Ground operations, air strikes kill 72 IS fighters in E. Afghanistan

2016-06-25 13:18:36 GMT2016-06-25 21:18:36(Beijing Time) Xinhua English

KABUL, June 25 (Xinhua) -- Militants loyal to the hardliner Islamic State (IS) group have suffered major setback in the eastern Afghan province of Nangarhar as up to 72 of its fighters have been killed over the past two days, officials said on Saturday.

In the latest strike against the extremist group, 42 combatants were killed and 32 others injured as unmanned planes pounded their hideouts in the mountainous Kot and Achin districts along the border with Pakistan's tribal area on Saturday, spokesman with 201 Silab Corps Captain Shir Agha told Xinhua.
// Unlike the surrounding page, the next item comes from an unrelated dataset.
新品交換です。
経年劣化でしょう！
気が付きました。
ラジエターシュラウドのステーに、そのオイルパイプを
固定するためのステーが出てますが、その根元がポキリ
He also noted that air raids would continue against the hardliner group to wipe out its fighters from the area.

Surfaced in early 2015 along the border with Pakistan's tribal areas, the IS group has survived government forces continued crackdowns over the past several months.

Drone strikes against IS in the troubled Kot and Achin districts came a day after massive and coordinated attacks on security checkpoints in several villages in Kot district killed locals and destroyed their houses.

At least three civilians, including a child, were killed and 12 others injured in the deadly offensive conducted by IS militants on several villages in Kot district on Friday, spokesman for Nangarhar provincial government Ataullah Khogiani confirmed.

The militants, according to Khogiani, also set on fire 23 houses in the area.

In counter-offensive, the security forces have killed at least 30 IS fighters in Kot district on Friday forcing them to run away, Khogiani said.

This is the first time over the past one year that the IS militants have launched major offensive in the eastern region during which they also committed atrocities including beheading and kidnapping women and children, according to locals.

Meantime, a local on condition of anonymity revealed that the IS fighters have also kidnapped some women and children from the area.

Local observers believed that IS fighters were attempting to intimidate people to expand their footholds in Nangarhar and neighboring provinces.